Şimdi hatırlayamadığım bir kitapta deniyordu ki bir yeniliğin, bir devrimin kadrosu yoksa başarı şansı azdır. Mesela Mustafa Kemal Atatürk'ün kadrosu yoktu. Prof. Dr. Cahit Tanyol dostumun dediği gibi, Mustafa Kemal'in kadrosu Halk'tı. Mecliste milletvekillerinin engeliyle karşılaştığı zamanlarda "HALKA GİDERİM" diyordu. Halkı sistemin güvencesi olarak görüyordu.

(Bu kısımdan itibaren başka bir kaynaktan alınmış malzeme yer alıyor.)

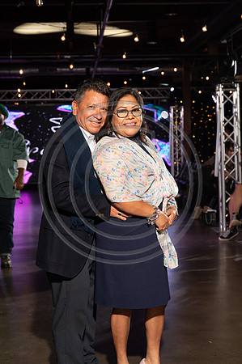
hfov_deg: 19.4
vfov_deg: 28.9
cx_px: 121
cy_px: 182
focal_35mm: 70
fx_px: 707
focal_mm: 70
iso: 1250
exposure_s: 1/200
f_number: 6.3
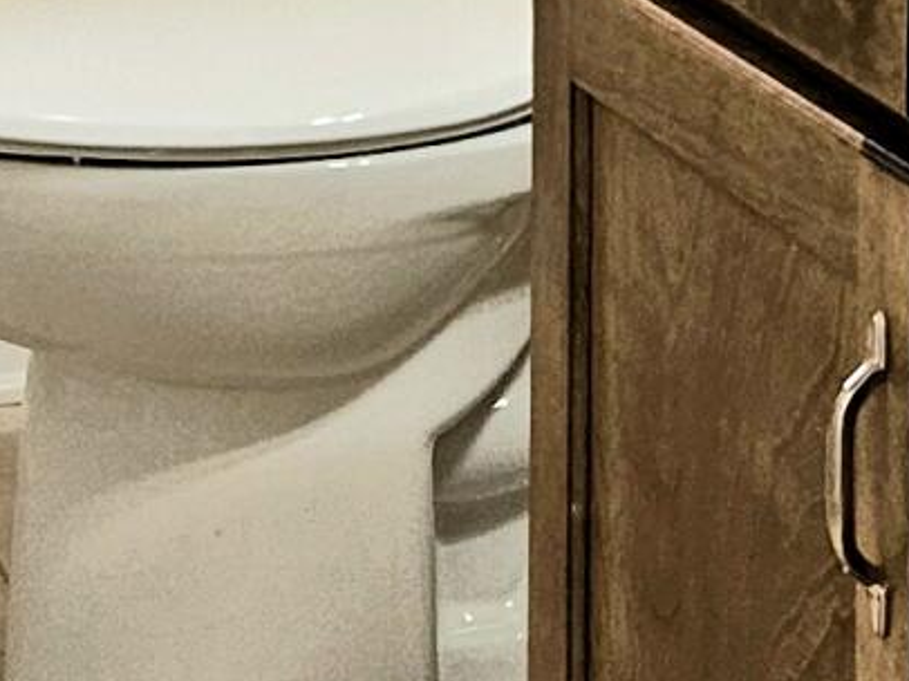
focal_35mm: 170
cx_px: 665
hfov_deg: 11.6
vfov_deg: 8.0
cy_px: -1010
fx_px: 4461
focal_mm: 5.4
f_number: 1.8
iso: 160
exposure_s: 1/120
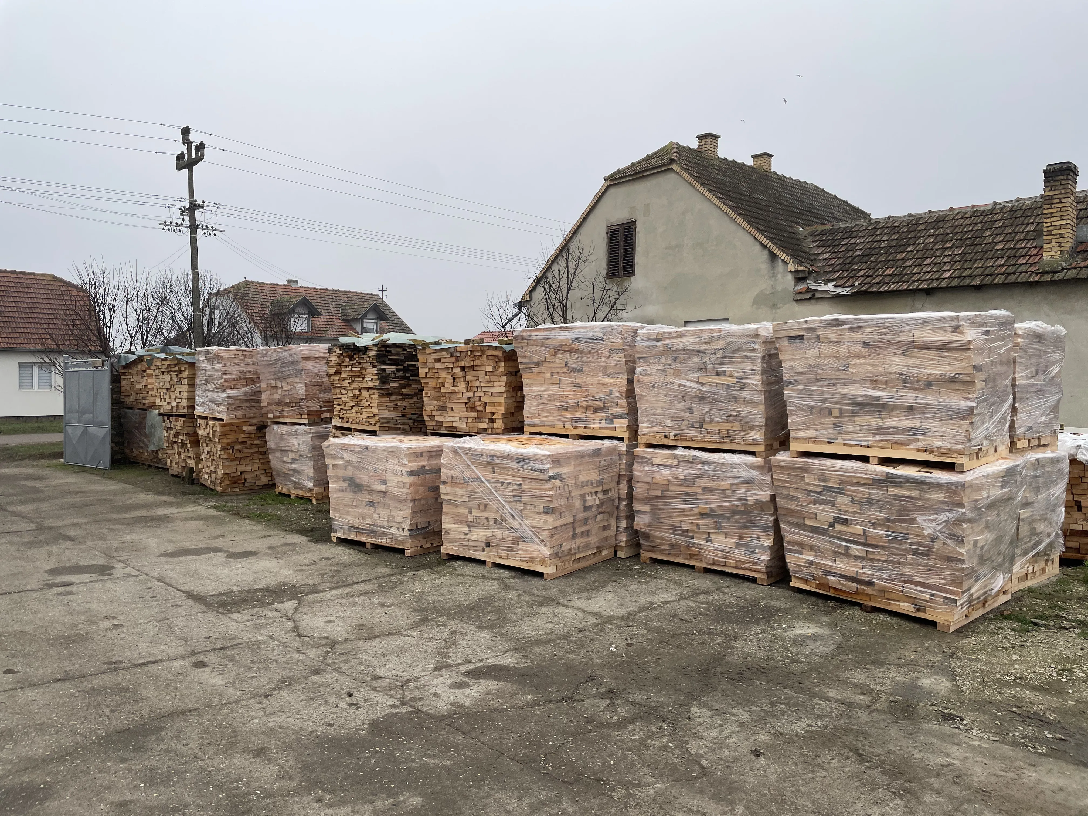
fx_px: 817
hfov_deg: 67.3
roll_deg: -0.2
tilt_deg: -1.4
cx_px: 544
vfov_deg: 53.1
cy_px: 408
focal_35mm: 26
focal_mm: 4.2
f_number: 1.6
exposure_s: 1/394
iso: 32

Mustafa Kemal'de kadro sadece halk değildir. Mustafa Kemal'in kendisi kadro yaratacak güçte biriydi. Fakat ne var ki Mustafa Kemal'in "HALK KADROSU" Osmanlı idi. Millet değil ümmet idi. Padişah yandaşları zaman zaman mecliste engeller, olaylar çıkarsa da Mustafa Kemal'e bunlar fazla sorun değildi. Mustafa Kemal sorunları çözmede kendine özgü yöntemler kullanırdı. Halk, Mustafa Kemal'in Milli İrade "Kaynağı" idi. O, halka dayanıyor, halk ona güveniyordu. Böylesine bir durum vardı.

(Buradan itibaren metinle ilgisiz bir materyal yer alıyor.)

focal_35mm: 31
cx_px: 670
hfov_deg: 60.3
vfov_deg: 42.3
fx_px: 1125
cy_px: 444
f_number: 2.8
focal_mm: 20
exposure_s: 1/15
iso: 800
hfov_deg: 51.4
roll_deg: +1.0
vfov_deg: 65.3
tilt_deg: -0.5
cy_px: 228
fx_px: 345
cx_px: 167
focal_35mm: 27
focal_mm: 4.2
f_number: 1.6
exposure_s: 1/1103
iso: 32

Mustafa Kemal, Osmanlı'dan devraldığı bozuk ve kokuşmuş düzeni değiştirmeye kararlı idi. Çünkü devraldığı bir enkazdı. Mustafa Kemal yeni devleti halkla birlikte kuracaktı. Çünkü kadrosu yoktu. Bu nedenle HALKÇILIK'ı devletin temeline koydu. Halkçılık, halk taraftarlığı, halktan yana olmak demekti. Herkes biliyordu ki halk ilk defa gündeme geliyordu. "HAKİMİYET KAYITSIZ ŞARTSIZ MİLLETİNDİR" diyen Mustafa Kemal, halkı öne çıkarmış oluyordu. Halkı vatanın sahibi, devleti halkın devleti yapmak istiyordu. Nitekim egemenliği padişahtan aldı halka verdi. Bu, tarihimizde ilk defa oluyordu.

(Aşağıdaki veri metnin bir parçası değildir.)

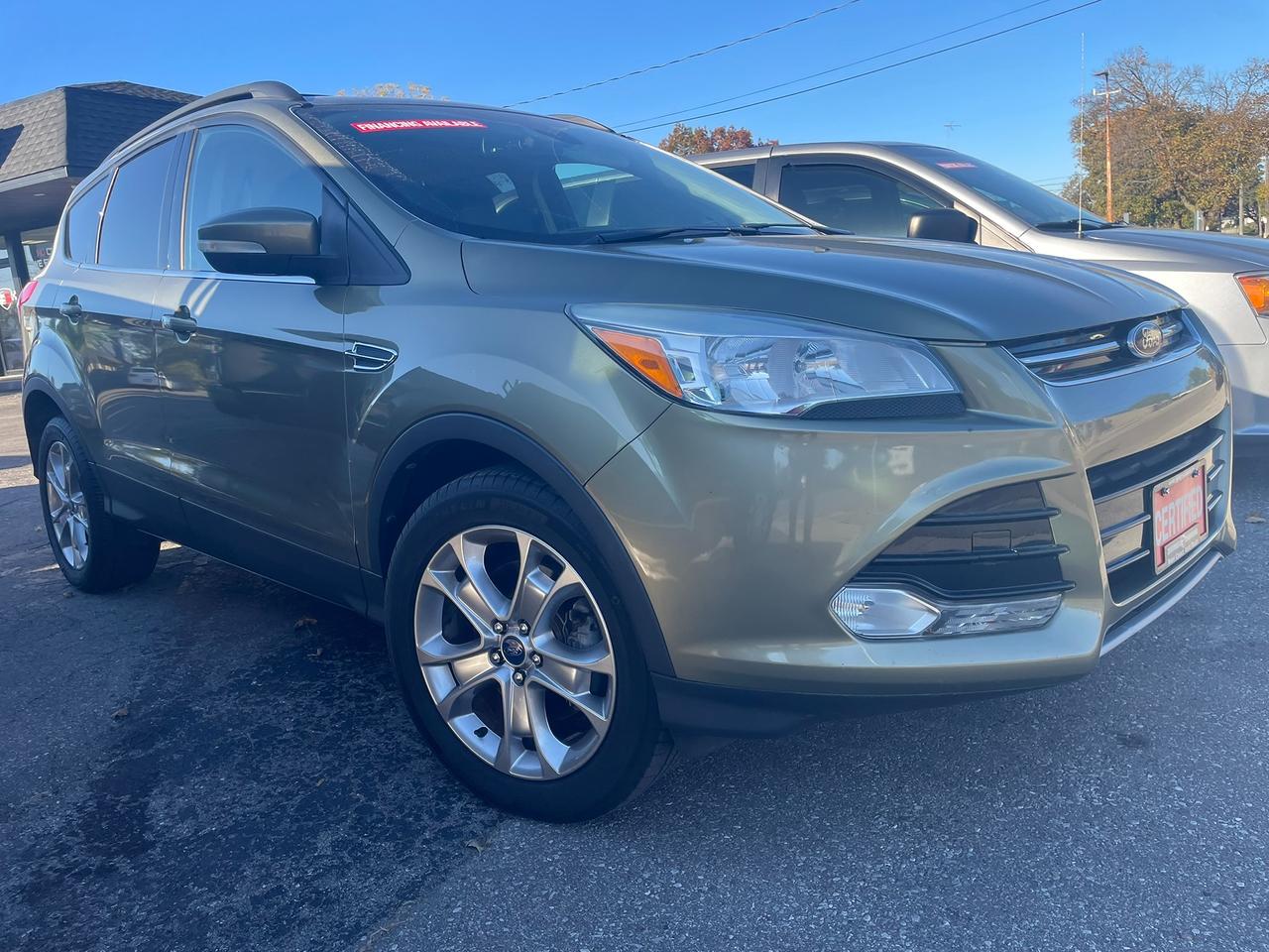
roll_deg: +6.8
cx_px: 634
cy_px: 476
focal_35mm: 26
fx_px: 953
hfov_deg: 67.3
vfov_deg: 53.1
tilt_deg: -10.3
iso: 32
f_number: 1.6
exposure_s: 1/754
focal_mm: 4.2
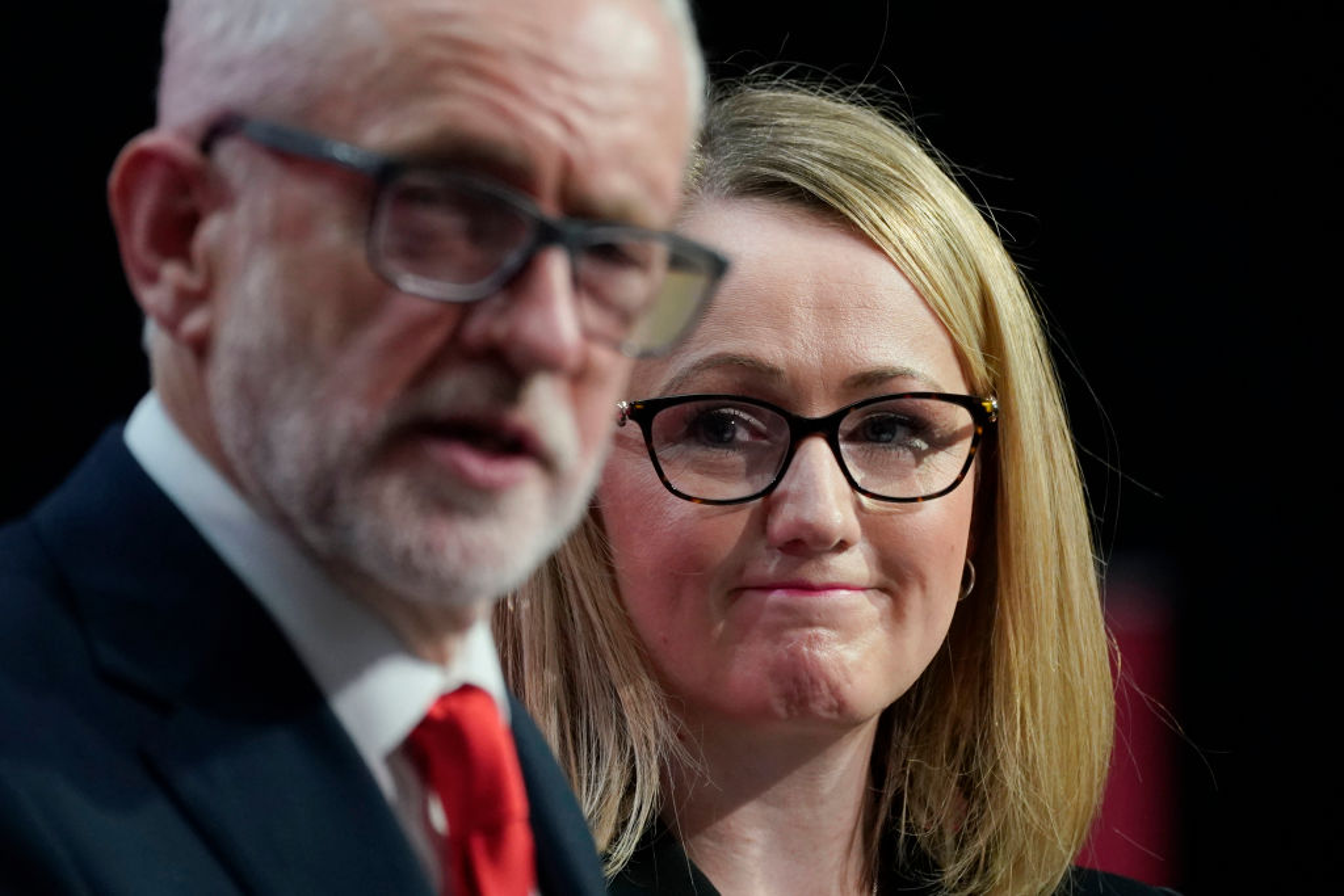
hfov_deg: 3.4
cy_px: 448
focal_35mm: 600
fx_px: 22402
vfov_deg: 2.3
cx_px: 672
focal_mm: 400
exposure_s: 1/200
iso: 2500
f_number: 5.6
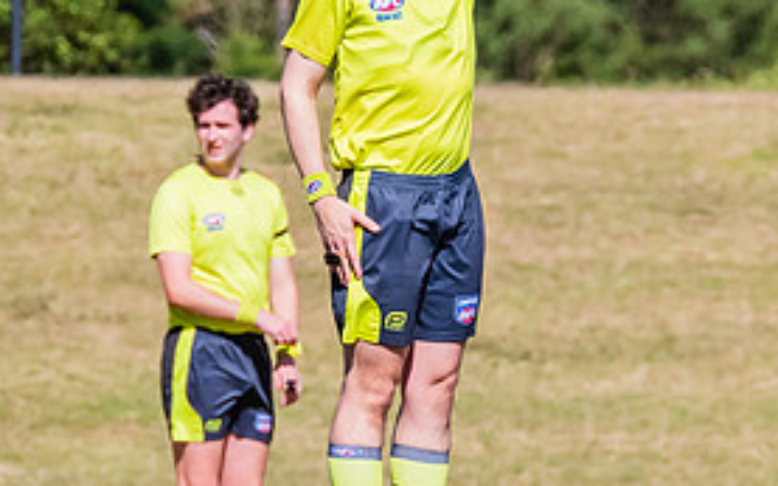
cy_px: 14
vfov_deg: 0.7
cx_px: 441
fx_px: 37331
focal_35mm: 1761
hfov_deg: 1.2
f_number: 10
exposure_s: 1/1600
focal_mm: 420
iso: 800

"Mustafa Kemal, Osmanlı Devleti'ni büyük çalkantılarla geçen son döneminde kısa sürede çok büyük deneyimler yaşayan neslin bir ferdidir. Okumak, öğrenmek ve yaşamakla elde ettiği birikimi Türk Ulusu'na hizmet için kullanmaya" karar vermiş, bu amaçla ve nedenle halkın önüne düşmüştür. Bu ulusal hareketi "HALKÇILIK" olarak nitelendirmiş, daha sonraki zamanlarda halkçılığı bir devlet politikası, Cumhuriyetin temel ilkesi yapmıştır. ALTIOK'tan biri CUMHURİYET HALKI'nı işaret etmiştir.
Türkiye Cumhuriyeti'nde halkın öne çıkarılması ULUSAL POLİTİKA olarak benimsenmiştir. Mesela İlköğretim Davası'nda halkın okuma yazma bilmesi, eğitim görmesi öngörülmüş, çalışmalar bu doğrultuda oluşturulmuştur. İsmet İnönü davayı, "İNSAN OLMAK MİLLET OLMAK DAVASI" olarak nitelendirmiştir.
Ancak, bütün gayretlere rağmen Halkın Eğitimi gerçekleştirilememiş yarım kalmıştır. HALKÇILIK politikası rafa kaldırılmıştır. ATATÜRK HALKÇILIĞI artık gündemde değildir. Yığın alttan bitirilmiştir. Bunda en büyük rolü aydınların kültürsüzlüğü rol oynamıştır. Kopukluk bundandır. Bu yüzden halk kendisine benzeyene sığınmıştır. O kimdir? O, halkla beraber olandır. Halkla beraber olan aydın, ORGANİK AYDIN'dır. Bu aydının halkla göbek bağı vardır. Fakat ne yazık ki onlar yani halkın içinde olanlar çok azdır.
Türk Aydını halkından niçin ve hangi nedenlerden kopar? Halk ondan neden uzaklaşır?
Bize göre soruların yanıtı eğitimin içindedir. Türk Eğitim Sistemi renksizdir, güçsüzdür, hasıl bir insan yetiştireceğini gösteren çizgiler siliktir. Cumhuriyet Öğretmeni konu dağınıklığı, hedef ve amaç belirsizliği içersizliğindedir. Çocuk hangi özellikleri kazanarak yarının Büyük İnsanı olacağını bilmemektedir. Bilgisizlik, belirsizlik en büyük sorunumuzdur.